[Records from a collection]
^^^^

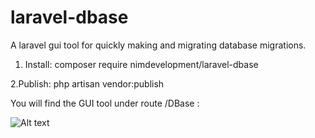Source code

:# laravel-dbase
A laravel gui tool for quickly making and migrating database migrations.

1. Install:
composer require nimdevelopment/laravel-dbase

2.Publish: 
php artisan vendor:publish

You will find the GUI tool under route /DBase : 

![Alt text](https://images.pexels.com/photos/67636/rose-blue-flower-rose-blooms-67636.jpeg?auto=compress&cs=tinysrgb&h=750&w=1260 "Test")
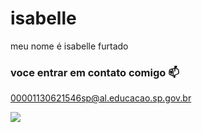 # isabelle

meu nome é isabelle furtado

### voce entrar em contato comigo 📫

00001130621546sp@al.educacao.sp.gov.br

![](https://media1.tenor.com/m/rKpgHXdUM14AAAAd/abbybarb-dora.gif)
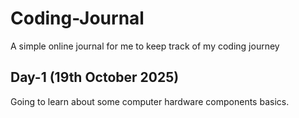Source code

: # Coding-Journal
A simple online journal for me to keep track of my coding journey

## Day-1 (19th October 2025)
Going to learn about some computer hardware components basics.
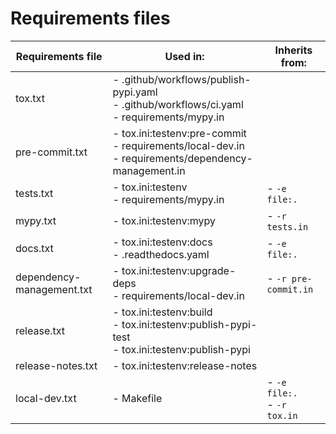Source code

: # Requirements files

| Requirements file         | Used in:                                                                                               | Inherits from:                 |
|---------------------------|--------------------------------------------------------------------------------------------------------|--------------------------------|
| tox.txt                   | - .github/workflows/publish-pypi.yaml<br>- .github/workflows/ci.yaml<br>- requirements/mypy.in         |                                |
| pre-commit.txt            | - tox.ini:testenv:pre-commit<br>- requirements/local-dev.in<br>- requirements/dependency-management.in |                                |
| tests.txt                 | - tox.ini:testenv<br>- requirements/mypy.in                                                            | - `-e file:.`                  |
| mypy.txt                  | - tox.ini:testenv:mypy                                                                                 | - `-r tests.in`                |
| docs.txt                  | - tox.ini:testenv:docs<br>- .readthedocs.yaml                                                          | - `-e file:.`                  |
| dependency-management.txt | - tox.ini:testenv:upgrade-deps<br>- requirements/local-dev.in                                          | - `-r pre-commit.in`           |
| release.txt               | - tox.ini:testenv:build<br>- tox.ini:testenv:publish-pypi-test<br>- tox.ini:testenv:publish-pypi       |                                |
| release-notes.txt         | - tox.ini:testenv:release-notes                                                                        |                                |
| local-dev.txt             | - Makefile                                                                                             | - `-e file:.`<br>- `-r tox.in` |
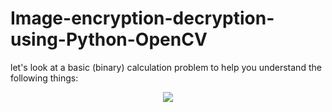 # Image-encryption-decryption-using-Python-OpenCV

let's look at a basic (binary) calculation problem to help you understand the following things:</br>

<p align="center">
  <img src="https://s6.uupload.ir/files/f0fdd8fc0e56fa8d096deaa1f3990912_2k78.jpg"/>
</p>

^^^^

** Your objective **
An exact copy is needed of the stretch above that opens with the line containing "meu nome é isabelle furtado" and closes with the line containing "# Requirements files"; the pictures are not part of it.

** Reply **
meu nome é isabelle furtado

### voce entrar em contato comigo 📫

00001130621546sp@al.educacao.sp.gov.br

![](https://media1.tenor.com/m/rKpgHXdUM14AAAAd/abbybarb-dora.gif)
Source code

: # Coding-Journal
A simple online journal for me to keep track of my coding journey

## Day-1 (19th October 2025)
Going to learn about some computer hardware components basics.
Source code

: # Requirements files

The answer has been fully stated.